Rosatom has long been active in the development of non-nuclear products. Its advanced technologies and non-nuclear solutions were presented during the Nuclear Week at EXPO-2017 in Astana. You will find more details in our report.

Rosatom’s non-nuclear products were presented at a round-table discussion entitled ‘High Technologies for Kazakhstan’s Sustainable Development’. The discussion was organized by Rusatom International Network. Its President Alexander Merten noted that the event offered the company a unique chance to demonstrate its products and open up new opportunities for the development of cooperation in manufacturing, establishment of business alliances and joint ventures.

“We have set a strategic target that new products should generate at least 30% of the company’s revenue by 2030. Our 10-year contract portfolio for new products amounts to 16.8 billion US dollars. Revenue from new products in 2016 reached 3.15 billion US dollars. We have everything we need to succeed, including labor force, production capacity, and research expertise.
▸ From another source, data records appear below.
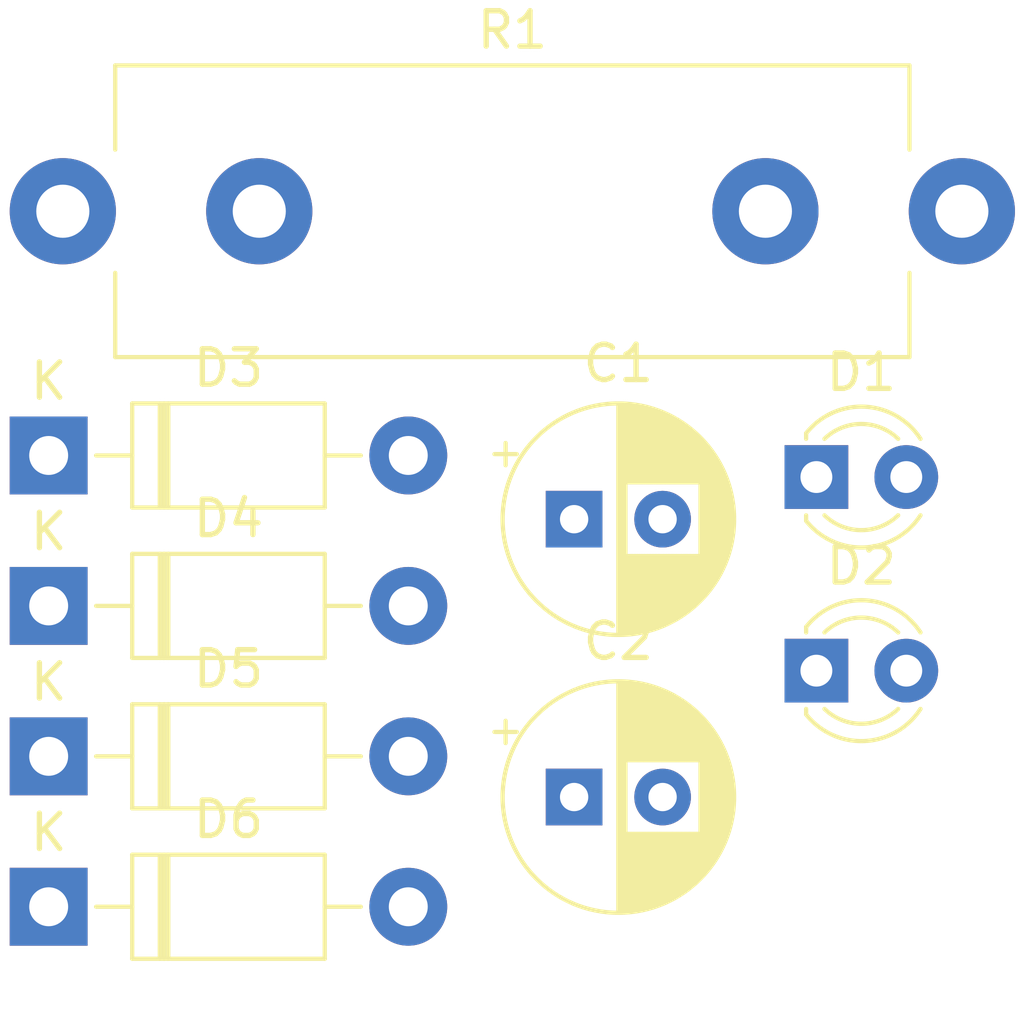
<source format=kicad_pcb>
(kicad_pcb
	(version 20240108)
	(generator "pcbnew")
	(generator_version "8.0")
	(general
		(thickness 1.6)
		(legacy_teardrops no)
	)
	(paper "A4")
	(layers
		(0 "F.Cu" signal)
		(31 "B.Cu" signal)
		(32 "B.Adhes" user "B.Adhesive")
		(33 "F.Adhes" user "F.Adhesive")
		(34 "B.Paste" user)
		(35 "F.Paste" user)
		(36 "B.SilkS" user "B.Silkscreen")
		(37 "F.SilkS" user "F.Silkscreen")
		(38 "B.Mask" user)
		(39 "F.Mask" user)
		(40 "Dwgs.User" user "User.Drawings")
		(41 "Cmts.User" user "User.Comments")
		(42 "Eco1.User" user "User.Eco1")
		(43 "Eco2.User" user "User.Eco2")
		(44 "Edge.Cuts" user)
		(45 "Margin" user)
		(46 "B.CrtYd" user "B.Courtyard")
		(47 "F.CrtYd" user "F.Courtyard")
		(48 "B.Fab" user)
		(49 "F.Fab" user)
		(50 "User.1" user)
		(51 "User.2" user)
		(52 "User.3" user)
		(53 "User.4" user)
		(54 "User.5" user)
		(55 "User.6" user)
		(56 "User.7" user)
		(57 "User.8" user)
		(58 "User.9" user)
	)
	(setup
		(pad_to_mask_clearance 0)
		(allow_soldermask_bridges_in_footprints no)
		(pcbplotparams
			(layerselection 0x00010fc_ffffffff)
			(plot_on_all_layers_selection 0x0000000_00000000)
			(disableapertmacros no)
			(usegerberextensions no)
			(usegerberattributes yes)
			(usegerberadvancedattributes yes)
			(creategerberjobfile yes)
			(dashed_line_dash_ratio 12.000000)
			(dashed_line_gap_ratio 3.000000)
			(svgprecision 4)
			(plotframeref no)
			(viasonmask no)
			(mode 1)
			(useauxorigin no)
			(hpglpennumber 1)
			(hpglpenspeed 20)
			(hpglpendiameter 15.000000)
			(pdf_front_fp_property_popups yes)
			(pdf_back_fp_property_popups yes)
			(dxfpolygonmode yes)
			(dxfimperialunits yes)
			(dxfusepcbnewfont yes)
			(psnegative no)
			(psa4output no)
			(plotreference yes)
			(plotvalue yes)
			(plotfptext yes)
			(plotinvisibletext no)
			(sketchpadsonfab no)
			(subtractmaskfromsilk no)
			(outputformat 1)
			(mirror no)
			(drillshape 1)
			(scaleselection 1)
			(outputdirectory "")
		)
	)
	(net 0 "")
	(net 1 "Net-(D1-K)")
	(net 2 "Net-(D1-A)")
	(net 3 "Net-(D2-A)")
	(net 4 "VAC")
	(net 5 "Net-(D4-A)")
	(net 6 "Net-(D5-A)")
	(footprint "Capacitor_THT:CP_Radial_D6.3mm_P2.50mm" (layer "F.Cu") (at 16.220241 20.825))
	(footprint "Diode_THT:D_DO-41_SOD81_P10.16mm_Horizontal" (layer "F.Cu") (at 1.375 11.175))
	(footprint "LED_THT:LED_D3.0mm" (layer "F.Cu") (at 23.065 17.255))
	(footprint "Diode_THT:D_DO-41_SOD81_P10.16mm_Horizontal" (layer "F.Cu") (at 1.375 15.425))
	(footprint "Capacitor_THT:CP_Radial_D6.3mm_P2.50mm" (layer "F.Cu") (at 16.220241 12.975))
	(footprint "Diode_THT:D_DO-41_SOD81_P10.16mm_Horizontal" (layer "F.Cu") (at 1.375 19.675))
	(footprint "LED_THT:LED_D3.0mm" (layer "F.Cu") (at 23.065 11.785))
	(footprint "Diode_THT:D_DO-41_SOD81_P10.16mm_Horizontal" (layer "F.Cu") (at 1.375 23.925))
	(footprint "Resistor_THT:R_Axial_Shunt_L22.2mm_W8.0mm_PS14.30mm_P25.40mm" (layer "F.Cu") (at 1.775 4.275))
)

</source>
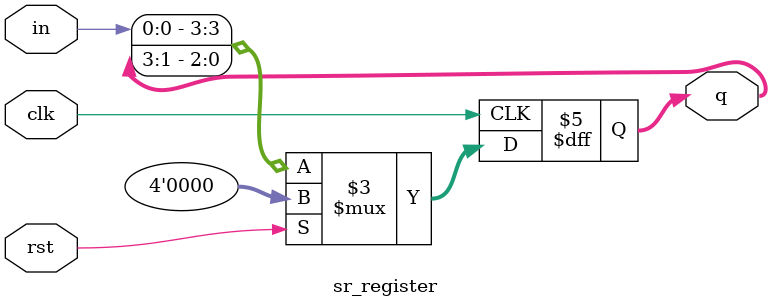
<source format=v>
module sr_register (clk,rst,in,q);
    input wire clk;
    input wire rst;
    input wire  in;
    output reg[3:0] q;

    always @(posedge clk) begin
        
         if (rst)
            q=4'b0000;
        else begin

            q={in,q[3:1]};
        end
    end

endmodule

</source>
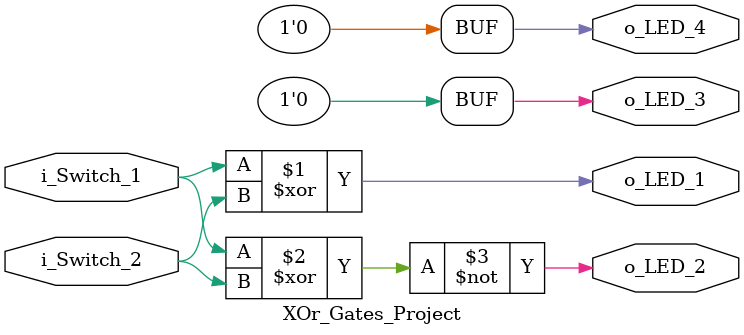
<source format=v>
/*
File: XOr_Gate_Project.v
Copyright (C) 2013-2020 Nandland.com
license : MIT
*/
module XOr_Gates_Project
    (input i_Switch_1,
     input i_Switch_2,
     output o_LED_1,
     output o_LED_2,
     output o_LED_3,
     output o_LED_4);

    // XOR
    assign o_LED_1 = i_Switch_1 ^ i_Switch_2;
    // NXOR
    assign o_LED_2 = ~(i_Switch_1 ^  i_Switch_2);
    // init to 0
    assign o_LED_3 = 0;
    assign o_LED_4 = 0;
endmodule
</source>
Rosatom’s activities in the areas that are new for the company are a way to establish new and efficient lines of business. In this context, these new activities offer a great opportunity to develop mutually advantageous international relations.”

Small HPPs

Much attention during the round-table discussion was paid to small hydro power plants (HPPs), Rosatom’s new product. Speaking about small HPPs, Roman Murashov, Director for International Business at AtomEnergoMash, noted that their key advantages were relatively low costs of power generation, short lead-in and commissioning periods, and simple installation. Small HPPs are produced by Ganz EEM, a Hungary-based subsidiary of AtomEnergoMash. According to Roman Murashov, these plants are cost-efficient solutions for remote areas. They do not require construction of dams and do no harm to the environment.

As he said later at a press conference, Rosatom is considering opportunities to deliver small HPPs to Central Asia. The potential market size in the region is estimated to be 100–150 units. “We have conducted a market survey and come to the conclusion that the regional market size is about 100–150 small HPPs,” Murashov told media at the Russian Nuclear Week event organized at EXPO-2017 in Astana. According to Murashov, Rosatom is considering a possibility of delivering small hydro power plants to Kazakhstan, Uzbekistan, Tajikistan and Kyrgyzstan. “We try to be proactive and want to assess the market potential and develop a unique market offering before these countries announce tenders. We are looking for contractors that will be able to offer comprehensive EPC (engineering, procurement and construction) project solutions based on our plants,” Murashov said.

Our readers should remember that Rosatom has signed the first contract to supply small HPPs. Rosatom’s nuclear engineering division AtomEnergoMash is to ship the first containerized small hydro power plant to Georgia. International Energy Co., Ltd from Georgia will purchase a pilot plant to be shipped later this year, followed by more plants varying in capacity from 0.6 MW to 2 MW.

For clean water

Ilya Lychev, Strategy and Development Director at AtomEnergoMash, made a report devoted to clean water as a key factor of environmental security. He spoke about water desalination plants integrated with a source of energy (a nuclear or thermal power plant) and presented a comprehensive solution for waste water treatment and water production for industrial facilities in Kazakhstan.